Now, don’t forget, part of the appeal of the first chapter is to keep the reader reading, which means that you need to give them reasons to continue past that chapter. So as you expand on whatever it is that your first chapter deals with, don’t neglect to drop some foreshadowing of events to come, or subtly hint to your reader that the rest of your book is going to deal with situations or elements of what you’re showing them here.
For example, back to the opening chapter of Dead Silver, we had an opening line where the main character reminded himself he was not an adventurer. From there, a few paragraphs move in to give the setting and a few tidbits you absolutely need about the character. Past that, the rest of the chapter builds on that with a flashback to the call that put him on the road in the first place and his own musings as the Rover comes closer to his destination. Included in this is the main character’s own expectations of how the trip will go—each one of which sounds interesting, but serves as a foreshadowing when one by one, they’re all subverted or go horribly wrong. Effectively, the first chapter introduces and sets up the reader’s expectations with a interesting premise, and then gleefully subverts every one of the “things will be normal,” foreshadowing while giving voice to almost every fear that the main character expresses in the opening.
Looking over at MHI or Mistborn, both of those chapters move on to expand on what’s given in the opening paragraphs and line. MHI takes its set-up and then expands into an insane, violent, and bloody battle of the main character against his werewolf boss, delivering by the end its promise of the boss flying from a fourteenth story window. While it’s fun, silly action, it also serves as an example of what to expect from the book as a whole: Lots of secret monsters, crazy combat, and gratuitous guns. Even though the next few chapters follow the recovery and recruitment of the main character, you have the archetype of the first chapter to let you know what’s coming.
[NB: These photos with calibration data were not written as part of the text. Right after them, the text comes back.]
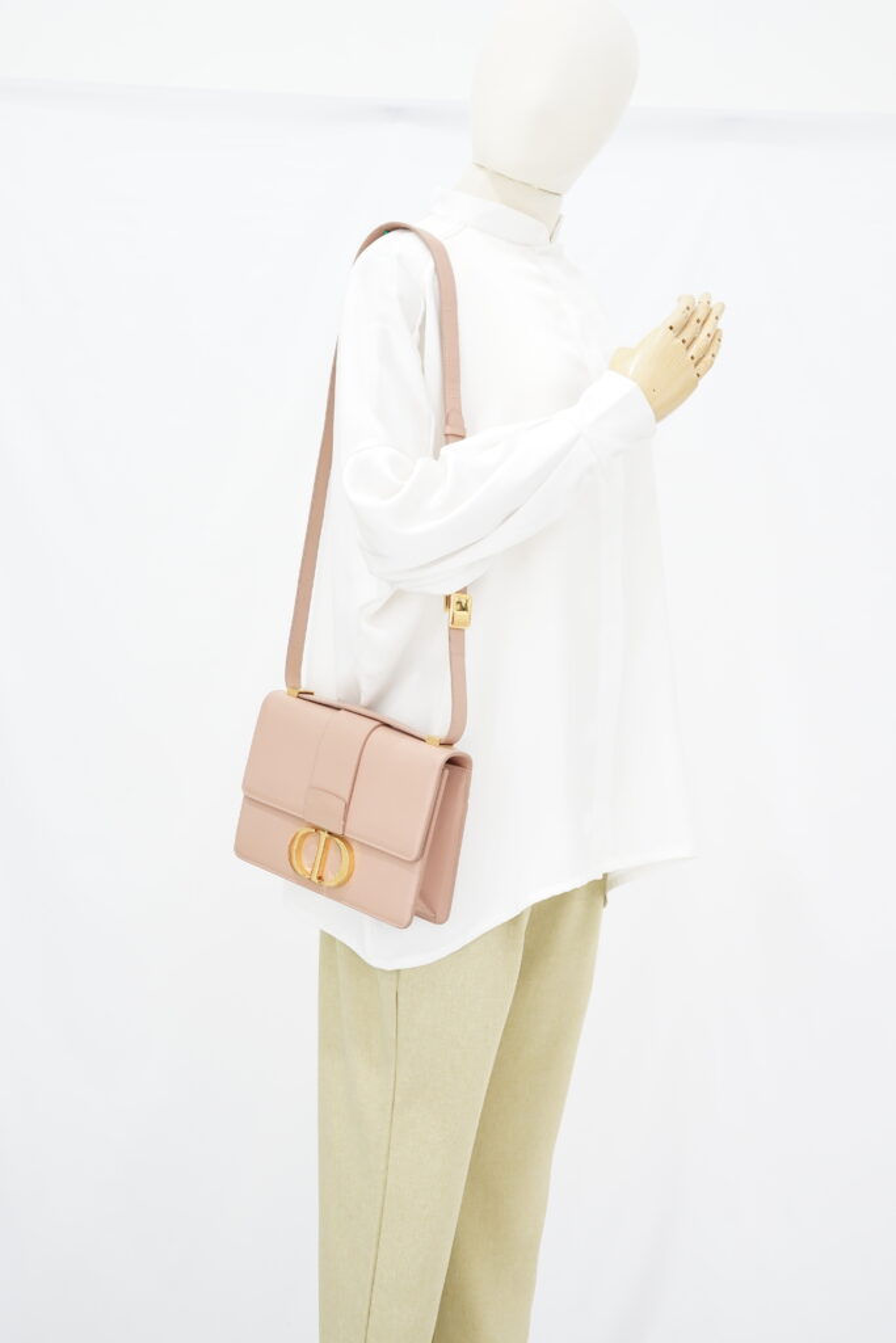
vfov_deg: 39.6
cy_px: 672
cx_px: 448
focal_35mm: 50
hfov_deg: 27.0
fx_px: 1866
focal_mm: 50
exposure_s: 1/10
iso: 640
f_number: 5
Mistborn, on the other hand, expands on its presentation of an unusual world by having the chapter serve as a set-piece for the world. You get more on the ash falling from the sky, more on the culture, and the world itself, all unique and building itself as a backdrop to the world itself. And the first character you’re introduced in the opening paragraphs? Dead by the end of that chapter, as a foreshadowing of what’s coming.
The Final Line—Optional
This last one is optional. After all, if you have a solid opening chapter, you’re going to have the reader’s interest. And it’s hard to pull this one off successfully, so don’t make it a priority. But, if you can, it’s always fun to end an opening chapter with a tantalizing line that hints at the rest of the book. You’ve gotten them with the opening line, meted out the details they absolutely had to know first in the opening, and then foreshadowed things to come. A line at the end is just a bonus. You don’t need it, but it’s nice, as it can serve as a kicker for the rest of the book. A case of heavy foreshadowing or teasing, for example. Do you need one? Not really, so don’t tear yourself up about not having one if you can’t make one work.
So, that’s my method. I start with an opening line, then expand to the opening paragraphs, then expand to the chapter itself, along the way dolling out information as it’s needed to understand, raise interest, or foreshadow plot. And by the end, I’ve got an introductory chapter that starts simple and then widens in scope, drawing the reader into my work and easing them (whether or not they’ve been dropped) into it; one that serves to naturally move into the story as a whole.